**WORK INSTRUCTIONS**
Copy out, word for word, the text that follows each of the entries below, and leave the pictures out of your answer.
=-=-=
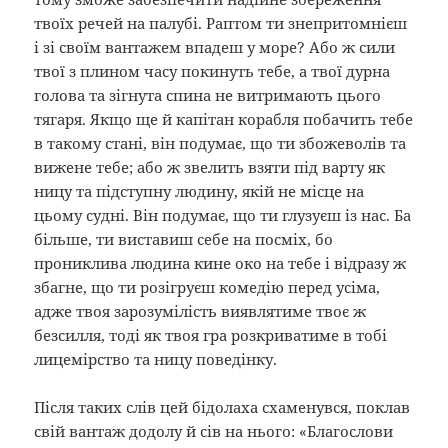
твоїх речей на палубі. Раптом ти знепритомнієш
і зі своїм вантажем впадеш у море? Або ж сили
твої з плином часу покинуть тебе, а твої дурна
голова та зігнута спина не витримають цього
тягаря. Якщо ще й капітан корабля побачить тебе
в такому стані, він подумає, що ти збожеволів та
вижене тебе; або ж звелить взяти під варту як
ницу та підступну людину, якій не місце на
цьому судні. Він подумає, що ти глузуєш із нас. Ба
більше, ти виставиш себе на посміх, бо
прониклива людина кине око на тебе і відразу ж
збагне, що ти розігруєш комедію перед усіма,
адже твоя зарозумілість виявлятиме твоє ж
безсилля, тоді як твоя гра розкриватиме в тобі
лицемірство та ницу поведінку.
Після таких слів цей бідолаха схаменувся, поклав
свій вантаж додолу й сів на нього: «Благослови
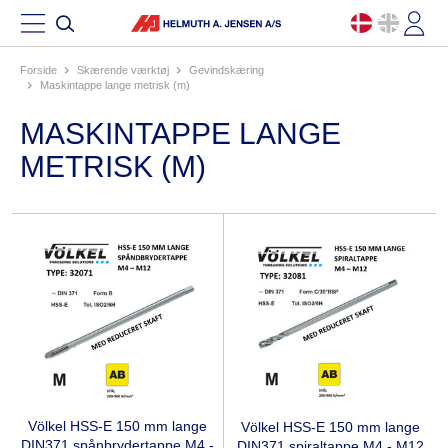
Forside
skærende værktøj
gevindskæring
maskintappe lange metrisk (m)
MASKINTAPPE LANGE
METRISK (M)
Völkel HSS-E 150 mm lange
Völkel HSS-E 150 mm lange
DIN371 spånbrydertappe M4 -
DIN371 spiraltappe M4 - M12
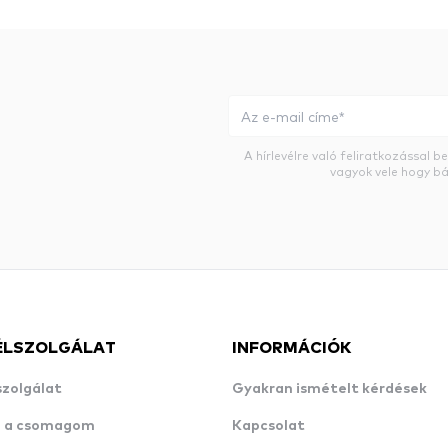
A hírlevélre való feliratkozással 
vagyok vele hogy bá
ÉLSZOLGÁLAT
INFORMÁCIÓK
szolgálat
Gyakran ismételt kérdések
n a csomagom
Kapcsolat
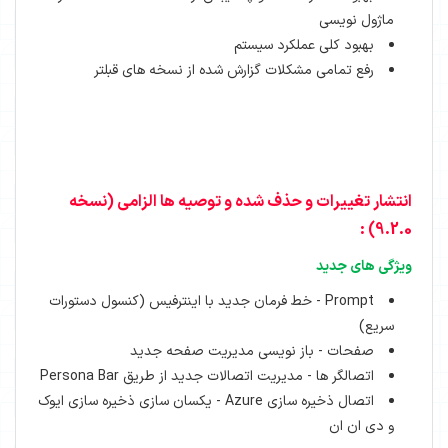
ماژول نویسی
بهبود کلی عملکرد سیستم
رفع تمامی مشکلات گزارش شده از نسخه های قبلتر
انتشار تغییرات و حذف شده و توصیه ها الزامی (نسخه
9.2.0) :
ویژگی های جدید
Prompt - خط فرمان جدید با اینترفیس (کنسول دستورات
سریع)
صفحات - باز نویسی مدیریت صفحه جدید
اتصالگر ها - مدیریت اتصالات جدید از طریق Persona Bar
اتصال ذخیره سازی Azure - یکسان سازی ذخیره سازی ایوک
و دی ان ان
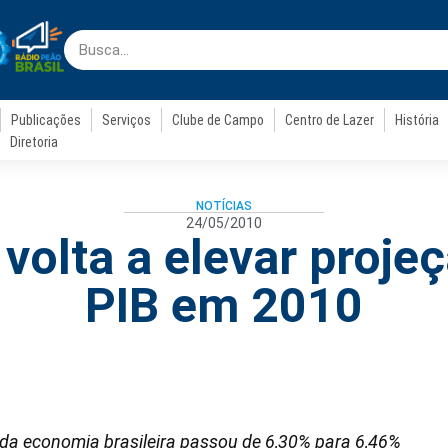
Publicações
Serviços
Clube de Campo
Centro de Lazer
História
Diretoria
NOTÍCIAS
24/05/2010
volta a elevar projeç
PIB em 2010
 da economia brasileira passou de 6,30% para 6,46%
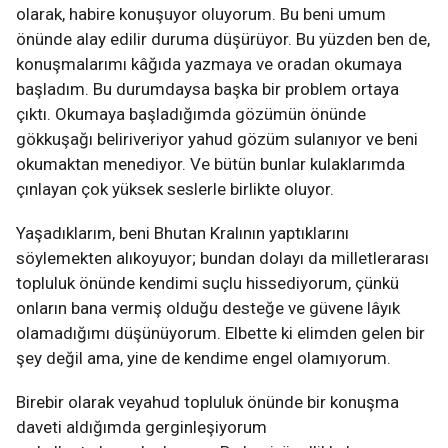
olarak, habire konuşuyor oluyorum. Bu beni umum
önünde alay edilir duruma düşürüyor. Bu yüzden ben de,
konuşmalarımı kâğıda yazmaya ve oradan okumaya
başladım. Bu durumdaysa başka bir problem ortaya
çıktı. Okumaya başladığımda gözümün önünde
gökkuşağı beliriveriyor yahud gözüm sulanıyor ve beni
okumaktan menediyor. Ve bütün bunlar kulaklarımda
çınlayan çok yüksek seslerle birlikte oluyor.
Yaşadıklarım, beni Bhutan Kralının yaptıklarını
söylemekten alıkoyuyor; bundan dolayı da milletlerarası
topluluk önünde kendimi suçlu hissediyorum, çünkü
onların bana vermiş olduğu desteğe ve güvene lâyık
olamadığımı düşünüyorum. Elbette ki elimden gelen bir
şey değil ama, yine de kendime engel olamıyorum.
Birebir olarak veyahud topluluk önünde bir konuşma
daveti aldığımda gerginleşiyorum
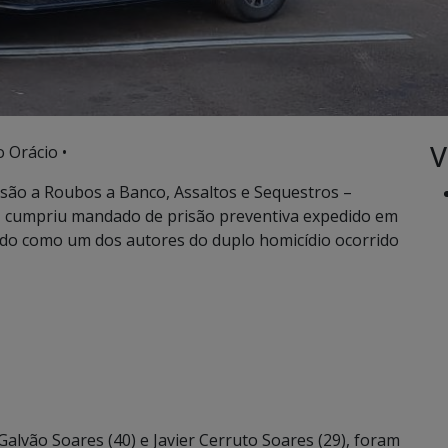
V
 Orácio •
ssão a Roubos a Banco, Assaltos e Sequestros –
, cumpriu mandado de prisão preventiva expedido em
ado como um dos autores do duplo homicídio ocorrido
 Galvão Soares (40) e Javier Cerruto Soares (29), foram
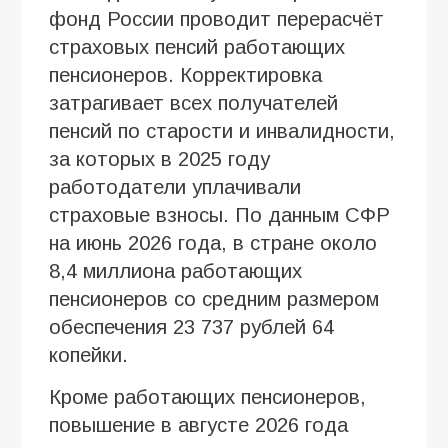
фонд России проводит перерасчёт
страховых пенсий работающих
пенсионеров. Корректировка
затрагивает всех получателей
пенсий по старости и инвалидности,
за которых в 2025 году
работодатели уплачивали
страховые взносы. По данным СФР
на июнь 2026 года, в стране около
8,4 миллиона работающих
пенсионеров со средним размером
обеспечения 23 737 рублей 64
копейки.
Кроме работающих пенсионеров,
повышение в августе 2026 года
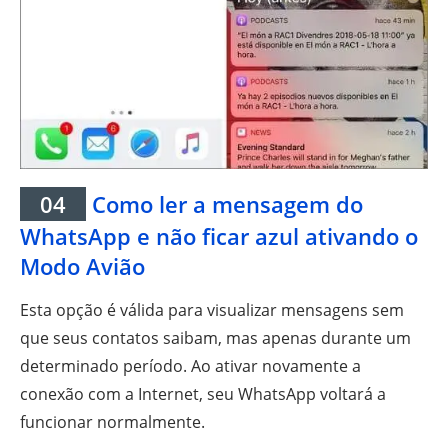
04
Como ler a mensagem do
WhatsApp e não ficar azul ativando o
Modo Avião
Esta opção é válida para visualizar mensagens sem
que seus contatos saibam, mas apenas durante um
determinado período. Ao ativar novamente a
conexão com a Internet, seu WhatsApp voltará a
funcionar normalmente.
=-=-=
**RESPONSE TO THE TASK**
твоїх речей на палубі. Раптом ти знепритомнієш
і зі своїм вантажем впадеш у море? Або ж сили
твої з плином часу покинуть тебе, а твої дурна
голова та зігнута спина не витримають цього
тягаря. Якщо ще й капітан корабля побачить тебе
в такому стані, він подумає, що ти збожеволів та
вижене тебе; або ж звелить взяти під варту як
ницу та підступну людину, якій не місце на
цьому судні. Він подумає, що ти глузуєш із нас. Ба
більше, ти виставиш себе на посміх, бо
прониклива людина кине око на тебе і відразу ж
збагне, що ти розігруєш комедію перед усіма,
адже твоя зарозумілість виявлятиме твоє ж
безсилля, тоді як твоя гра розкриватиме в тобі
лицемірство та ницу поведінку.
Після таких слів цей бідолаха схаменувся, поклав
свій вантаж додолу й сів на нього: «Благослови
Forside
skærende værktøj
gevindskæring
maskintappe lange metrisk (m)
MASKINTAPPE LANGE
METRISK (M)
Völkel HSS-E 150 mm lange
Völkel HSS-E 150 mm lange
DIN371 spånbrydertappe M4 -
DIN371 spiraltappe M4 - M12
A hírlevélre való feliratkozással 
vagyok vele hogy bá
ÉLSZOLGÁLAT
INFORMÁCIÓK
szolgálat
Gyakran ismételt kérdések
n a csomagom
Kapcsolat
ماژول نویسی
بهبود کلی عملکرد سیستم
رفع تمامی مشکلات گزارش شده از نسخه های قبلتر
انتشار تغییرات و حذف شده و توصیه ها الزامی (نسخه
9.2.0) :
ویژگی های جدید
Prompt - خط فرمان جدید با اینترفیس (کنسول دستورات
سریع)
صفحات - باز نویسی مدیریت صفحه جدید
اتصالگر ها - مدیریت اتصالات جدید از طریق Persona Bar
اتصال ذخیره سازی Azure - یکسان سازی ذخیره سازی ایوک
و دی ان ان
Publicações
Serviços
Clube de Campo
Centro de Lazer
História
Diretoria
NOTÍCIAS
24/05/2010
volta a elevar projeç
PIB em 2010
 da economia brasileira passou de 6,30% para 6,46%
olarak, habire konuşuyor oluyorum. Bu beni umum
önünde alay edilir duruma düşürüyor. Bu yüzden ben de,
konuşmalarımı kâğıda yazmaya ve oradan okumaya
başladım. Bu durumdaysa başka bir problem ortaya
çıktı. Okumaya başladığımda gözümün önünde
gökkuşağı beliriveriyor yahud gözüm sulanıyor ve beni
okumaktan menediyor. Ve bütün bunlar kulaklarımda
çınlayan çok yüksek seslerle birlikte oluyor.
Yaşadıklarım, beni Bhutan Kralının yaptıklarını
söylemekten alıkoyuyor; bundan dolayı da milletlerarası
topluluk önünde kendimi suçlu hissediyorum, çünkü
onların bana vermiş olduğu desteğe ve güvene lâyık
olamadığımı düşünüyorum. Elbette ki elimden gelen bir
şey değil ama, yine de kendime engel olamıyorum.
Birebir olarak veyahud topluluk önünde bir konuşma
daveti aldığımda gerginleşiyorum
V
 Orácio •
ssão a Roubos a Banco, Assaltos e Sequestros –
, cumpriu mandado de prisão preventiva expedido em
ado como um dos autores do duplo homicídio ocorrido
 Galvão Soares (40) e Javier Cerruto Soares (29), foram
фонд России проводит перерасчёт
страховых пенсий работающих
пенсионеров. Корректировка
затрагивает всех получателей
пенсий по старости и инвалидности,
за которых в 2025 году
работодатели уплачивали
страховые взносы. По данным СФР
на июнь 2026 года, в стране около
8,4 миллиона работающих
пенсионеров со средним размером
обеспечения 23 737 рублей 64
копейки.
Кроме работающих пенсионеров,
повышение в августе 2026 года
04
Como ler a mensagem do
WhatsApp e não ficar azul ativando o
Modo Avião
Esta opção é válida para visualizar mensagens sem
que seus contatos saibam, mas apenas durante um
determinado período. Ao ativar novamente a
conexão com a Internet, seu WhatsApp voltará a
funcionar normalmente.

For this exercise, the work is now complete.